A complete workflow in plain Markdown — a daily repository status report that runs every morning and files an issue with insights.

daily-status-report.md
---
name: Daily Repo Status Report
description: Creates a daily summary of repository activity

on:
  schedule:
    - cron: "0 9 * * 1-5"  # Weekdays at 9am UTC
  workflow_dispatch:

tools:
  github:  # Access to repo data

safe-outputs:
  create-issue:
    title-prefix: "[daily] "
    labels: [daily-report, automated]
    max: 1
---

# Daily Repository Status Report

Analyze this repository and create a concise
daily status report covering:

- **New Issues**: Summarize issues opened in
  the last 24 hours with priority assessment
- **PR Activity**: List merged, opened, and
  stalled pull requests
- **CI Health**: Report on recent workflow runs,
  flag any failures or flaky tests
- **Key Metrics**: Lines changed, active
  contributors, review turnaround time

Format the report as a well-structured GitHub
issue with clear sections and actionable items.
Keep it concise — highlight what matters.

What's happening here

This single Markdown file becomes a fully automated workflow. The YAML frontmatter configures when it runs, what tools it can access, and what actions it can take. The body is the natural language instruction the AI agent follows.

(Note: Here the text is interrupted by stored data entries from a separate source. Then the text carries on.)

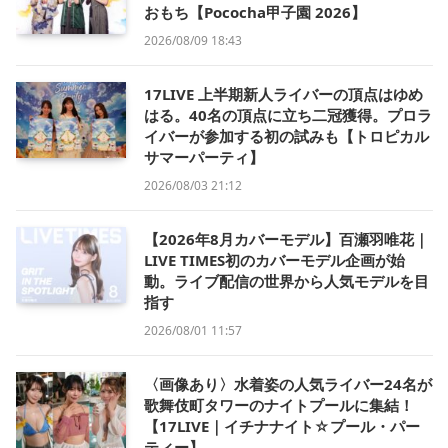
おもち【Pococha甲子園 2026】
2026/08/09 18:43
17LIVE 上半期新人ライバーの頂点はゆめ
はる。40名の頂点に立ち二冠獲得。プロラ
イバーが参加する初の試みも【トロピカル
サマーパーティ】
2026/08/03 21:12
【2026年8月カバーモデル】百瀬羽唯花｜
LIVE TIMES初のカバーモデル企画が始
動。ライブ配信の世界から人気モデルを目
指す
2026/08/01 11:57
〈画像あり〉水着姿の人気ライバー24名が
歌舞伎町タワーのナイトプールに集結！
【17LIVE｜イチナナイト☆プール・パー
ティー】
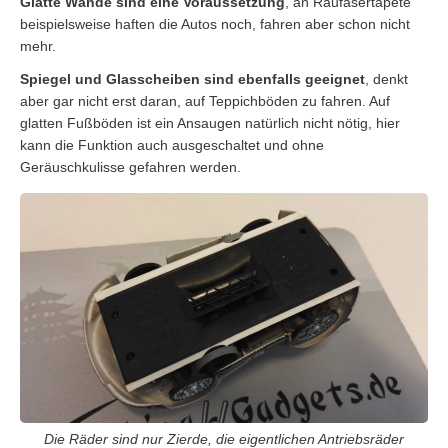
Glatte Wände sind eine Voraussetzung
, an Raufasertapete
beispielsweise haften die Autos noch, fahren aber schon nicht
mehr.
Spiegel und Glasscheiben sind ebenfalls geeignet
, denkt
aber gar nicht erst daran, auf Teppichböden zu fahren. Auf
glatten Fußböden ist ein Ansaugen natürlich nicht nötig, hier
kann die Funktion auch ausgeschaltet und ohne
Geräuschkulisse gefahren werden.
Die Räder sind nur Zierde, die eigentlichen Antriebsräder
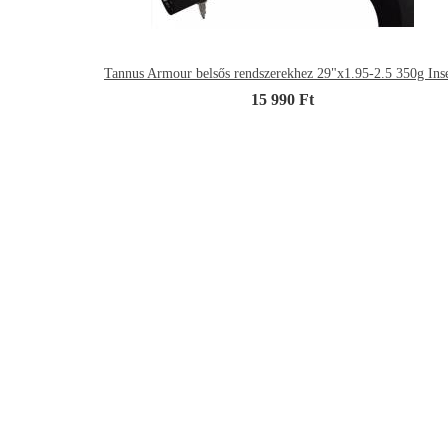
Tannus Armour belsős rendszerekhez 29"x1.95-2.5 350g Inse
15 990 Ft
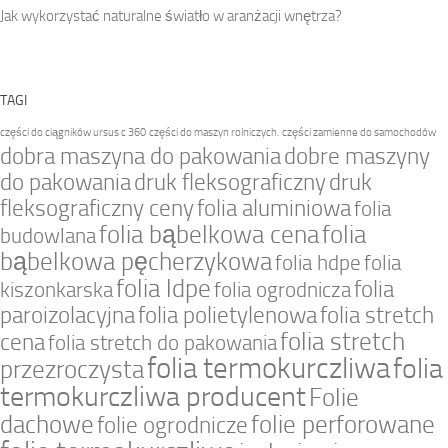
Jak wykorzystać naturalne światło w aranżacji wnętrza?
TAGI
części do ciągników ursus c 360
części do maszyn rolniczych.
części zamienne do samochodów
dobra maszyna do pakowania
dobre maszyny
do pakowania
druk fleksograficzny
druk
fleksograficzny ceny
folia aluminiowa
folia
folia bąbelkowa cena
folia
budowlana
bąbelkowa pęcherzykowa
folia hdpe
folia
folia ldpe
folia
kiszonkarska
folia ogrodnicza
paroizolacyjna
folia polietylenowa
folia stretch
folia stretch
cena
folia stretch do pakowania
folia termokurczliwa
folia
przezroczysta
termokurczliwa producent
Folie
dachowe
folie perforowane
folie ogrodnicze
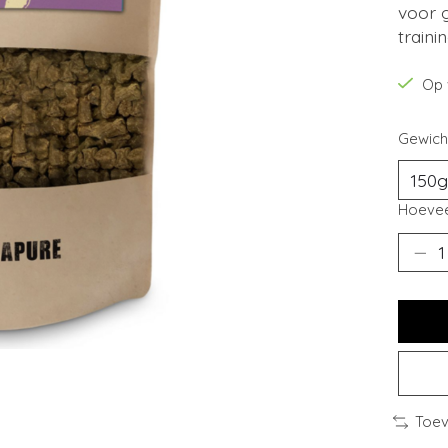
voor g
trainin
Op 
Gewich
Hoevee
Toev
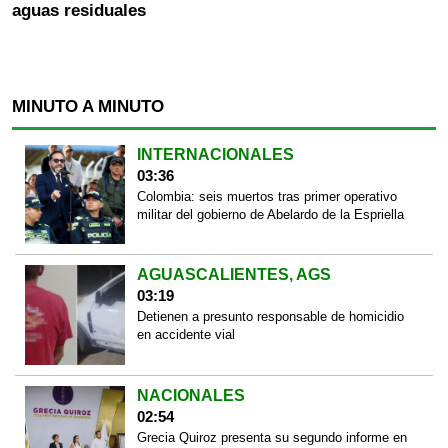
aguas residuales
MINUTO A MINUTO
INTERNACIONALES
03:36
Colombia: seis muertos tras primer operativo
militar del gobierno de Abelardo de la Espriella
AGUASCALIENTES, AGS
03:19
Detienen a presunto responsable de homicidio
en accidente vial
NACIONALES
02:54
Grecia Quiroz presenta su segundo informe en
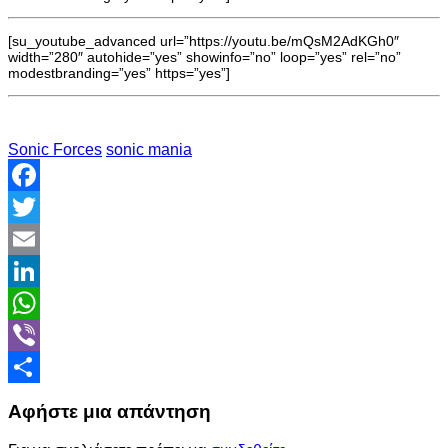
[su_youtube_advanced url=”https://youtu.be/mQsM2AdKGh0″
width=”280″ autohide=”yes” showinfo=”no” loop=”yes” rel=”no”
modestbranding=”yes” https=”yes”]
Sonic Forces
sonic mania
Facebook
Twitter
Email
LinkedIn
WhatsApp
Viber
Share
Αφήστε μια απάντηση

  • Schedule trigger — runs every weekday at 9 AM UTC
  • GitHub tools — gives the agent read access to issues, PRs, commits, and CI data
  • Safe outputs — can only create one issue with a title prefix and specific labels; no other write access
  • Natural language body — the agent interprets these instructions with contextual reasoning
  • Read-only by default — writes only happen through the declared safe outputs
  • Human review — the created issue is visible for the team to inspect and act on

Run gh aw compile daily-status-report.md to generate the hardened .lock.yml file, then push both to your repo.